These equations describe the primary computational steps in GRU, where \(h_t\) is the current hidden state at time step \(t\), \(x_t\) is the input at time step \(t\), \(r_t\) is the value of the reset gate, \(z_t\) is the value of the update gate, \(\tilde{h}_t\) is the candidate hidden state, \(W_r\), \(W_z\), \(W_h\) are the weight matrices, \(b_r\), \(b_z\), \(b_h\) are the bias vectors, \(\sigma\) is the sigmoid function, and \(\tanh\) is the hyperbolic tangent function. GRU adjusts the flow and retention of information by controlling the gates, allowing better capture of long-term dependencies.

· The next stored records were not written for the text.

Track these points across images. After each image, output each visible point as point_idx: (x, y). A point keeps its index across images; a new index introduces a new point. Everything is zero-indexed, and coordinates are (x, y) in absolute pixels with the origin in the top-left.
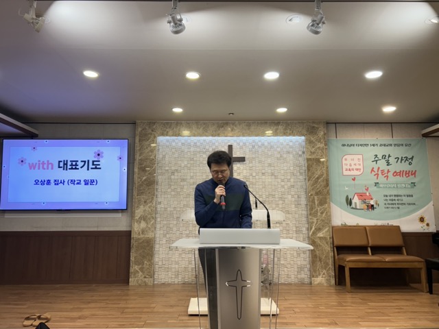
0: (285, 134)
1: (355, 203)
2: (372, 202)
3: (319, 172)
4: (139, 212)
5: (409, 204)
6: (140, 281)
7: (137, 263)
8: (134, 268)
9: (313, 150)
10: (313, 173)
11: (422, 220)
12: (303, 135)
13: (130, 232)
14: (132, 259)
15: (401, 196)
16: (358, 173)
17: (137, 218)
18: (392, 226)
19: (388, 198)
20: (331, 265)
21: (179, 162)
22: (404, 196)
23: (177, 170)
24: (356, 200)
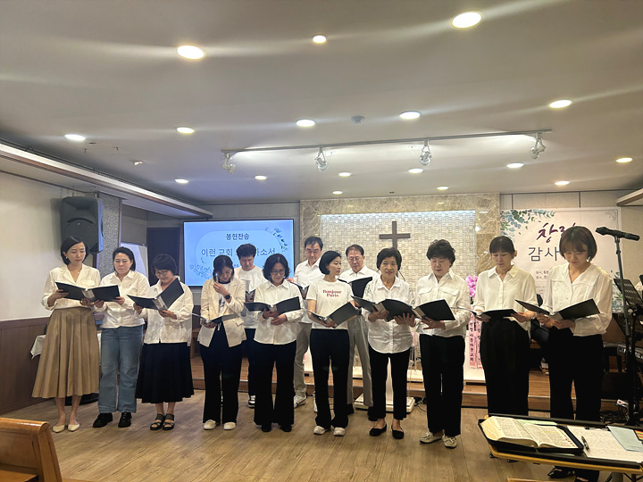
0: (453, 209)
9: (484, 225)
10: (484, 250)
12: (473, 209)
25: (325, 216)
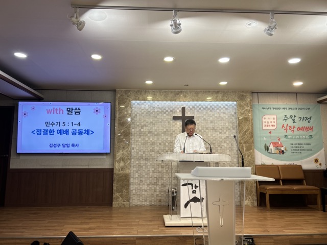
0: (223, 100)
1: (271, 149)
2: (282, 149)
3: (246, 128)
4: (119, 155)
5: (308, 150)
6: (120, 204)
7: (118, 191)
8: (116, 195)
9: (242, 111)
10: (243, 128)
11: (316, 161)
12: (236, 101)
13: (113, 169)
14: (114, 188)
15: (302, 144)
16: (273, 128)
17: (118, 159)
18: (296, 166)
19: (294, 146)
20: (254, 193)
21: (147, 119)
22: (305, 144)
23: (145, 125)
24: (271, 147)
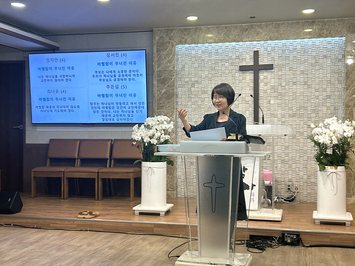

Here is the code for the PyTorch version of GRU (requires an environment with PyTorch installed):

class GRU(nn.Module):
    def __init__(self, input_size, hidden_size, num_layers, output_size):
        super(GRU, self).__init__()
        self.hidden_size = hidden_size
        self.num_layers = num_layers
        self.gru = nn.GRU(input_size, hidden_size, num_layers, batch_first=True)
        self.fc = nn.Linear(hidden_size, output_size)

    def forward(self, x):
        h0 = torch.zeros(self.num_layers, x.size(0), self.hidden_size).cuda()
        out, _ = self.gru(x.unsqueeze(-1), h0)
        out = self.fc(out[:, -1, :])
        return out
            

At this point we have completed the construction of the model.